Полный, немного сгорбленный пожилой человек с седой бородкой, с быстрыми, легкими движениями маленьких рук расхаживал по аудитории и говорил о неоткрытых тайнах природы.
– Уходящий в бесконечность путь научного труда лежит перед мыслящим человеком. Это путь сомнений, исканий. Но зато какие светлые минуты достаются на долю того, кто в результате этих мучительных трудов и исканий находит хоть крупицу общей истины, объясняющей еще неведомую тайну природы! Сегодня мы говорили о великих умах прошлого, шедших вперед, в то время как миллионы спотыкались в непроглядном мраке. Судите же сами, какая гордая задача ждет тех, кто захочет повернуть науку лицом к этим миллионам…
Случалось ли вам когда-нибудь испытывать чувство возвращения времени, когда начинает казаться, что все происходящее с вами уже было когда-то прежде, в детстве, или, может быть, даже во сне? Врачи называют это явление «ложной памяти». Именно это чувство я с удивительной силой испытала на лекциях профессора Заозерского. Разумеется, это было возвращением к тем долгим зимним вечерам, которые я некогда провела на скамеечке, подле ног старого доктора, обутых в рваные боты, когда полудетское воображение впервые с изумлением остановилось перед сложностью и красотой живого. Но наука старого доктора представлялась мне в отвлеченно-поэтическом виде, а теперь, когда я слушала Заозерского, поэзия на моих глазах становилась живой, увлекательной правдой.

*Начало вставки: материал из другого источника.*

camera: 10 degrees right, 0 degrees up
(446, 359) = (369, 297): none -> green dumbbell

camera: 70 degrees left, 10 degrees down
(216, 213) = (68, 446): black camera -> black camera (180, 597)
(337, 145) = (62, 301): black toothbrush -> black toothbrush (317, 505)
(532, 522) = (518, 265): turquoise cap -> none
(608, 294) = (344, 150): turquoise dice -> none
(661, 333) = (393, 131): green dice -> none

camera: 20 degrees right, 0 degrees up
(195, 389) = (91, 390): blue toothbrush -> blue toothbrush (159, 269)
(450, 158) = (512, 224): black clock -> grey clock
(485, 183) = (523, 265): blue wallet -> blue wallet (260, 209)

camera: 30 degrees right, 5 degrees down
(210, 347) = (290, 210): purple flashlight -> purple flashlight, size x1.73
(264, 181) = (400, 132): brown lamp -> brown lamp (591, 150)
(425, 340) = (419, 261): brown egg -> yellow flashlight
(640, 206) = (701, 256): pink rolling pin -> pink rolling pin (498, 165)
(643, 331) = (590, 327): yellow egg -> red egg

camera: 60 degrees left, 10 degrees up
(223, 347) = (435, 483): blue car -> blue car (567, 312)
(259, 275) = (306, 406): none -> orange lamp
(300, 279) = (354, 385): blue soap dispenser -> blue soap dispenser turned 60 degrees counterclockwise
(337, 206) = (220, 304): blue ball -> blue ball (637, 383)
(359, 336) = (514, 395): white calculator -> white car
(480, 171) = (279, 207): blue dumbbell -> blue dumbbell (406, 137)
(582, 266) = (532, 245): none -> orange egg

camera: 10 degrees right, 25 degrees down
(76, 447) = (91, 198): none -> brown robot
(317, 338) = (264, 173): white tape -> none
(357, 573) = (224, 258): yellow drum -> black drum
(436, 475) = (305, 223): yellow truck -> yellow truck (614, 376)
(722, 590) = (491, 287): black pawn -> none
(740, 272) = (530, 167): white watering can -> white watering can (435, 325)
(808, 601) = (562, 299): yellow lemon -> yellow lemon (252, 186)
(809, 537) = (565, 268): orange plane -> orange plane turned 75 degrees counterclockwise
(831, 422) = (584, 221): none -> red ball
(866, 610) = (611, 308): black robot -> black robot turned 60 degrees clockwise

Скоро начались практические занятия по микробиологии, ассистенты стали учить нас, как обращаться с микроскопом, как окрашивать микробы, – и у меня было ощущение, что я зашла в таинственный мир Павла Петровича с черного хода – зашла и стою на «кухне», с любопытством оглядываясь кругом. Но вот предмет был сдан, а я все еще чувствовала, что не сделала из «кухни» ни шагу. Я только догадывалась, что именно эта, внезапно вспыхнувшая уверенность, что интереснее микробиологии нет ничего на земле, ведет меня вперед, помогая найти дорогу среди множества противоречивых впечатлений.
Ранняя зима. Утро после бессонной ночи, когда было обдумано каждое слово. Кафедра микробиологии. Ассистентка Николая Васильевича, к которой решено обратиться именно потому, что она ассистентка. Женщина женщине не откажет.
– Я интересуюсь микробиологией. Позвольте мне у вас заниматься.
Высокая, красивая женщина, иронически улыбаясь, смотрит на меня сверху вниз.
– Какой же раздел этой науки занимает вас больше других?
Ответ давно выучен наизусть и минувшей ночью тысячу раз повторен под одеялом.
– Меня занимает открытие ультрамикроскопического мира, которое нельзя рассматривать иначе, как появление нового, широкого поля действия для эволюционной теории.
Долгая пауза.
– Хорошо, я поговорю с профессором. Впрочем, едва ли он разрешит: у нас нет свободного места.
Снова пауза. Ассистентка молчит, и я ухожу из лаборатории. В непонятном, беспечном настроении я брожу по коридорам, заглядывая то в один кабинет, то в другой. В состоянии отчаянной решимости, переходящей в полное отсутствие мысли, я спускаюсь в вестибюль и, спросив у сторожа, когда придет профессор, степенными, но легкими шагами направляюсь прямо в его кабинет.
Ни души! Но, должно быть, служитель, принесший графин с водой, только что вышел – еще качается в графине вода и зайчики бесшумно, послушно перебегают со стены на ковер, на портьеру, за которой я стою не дыша.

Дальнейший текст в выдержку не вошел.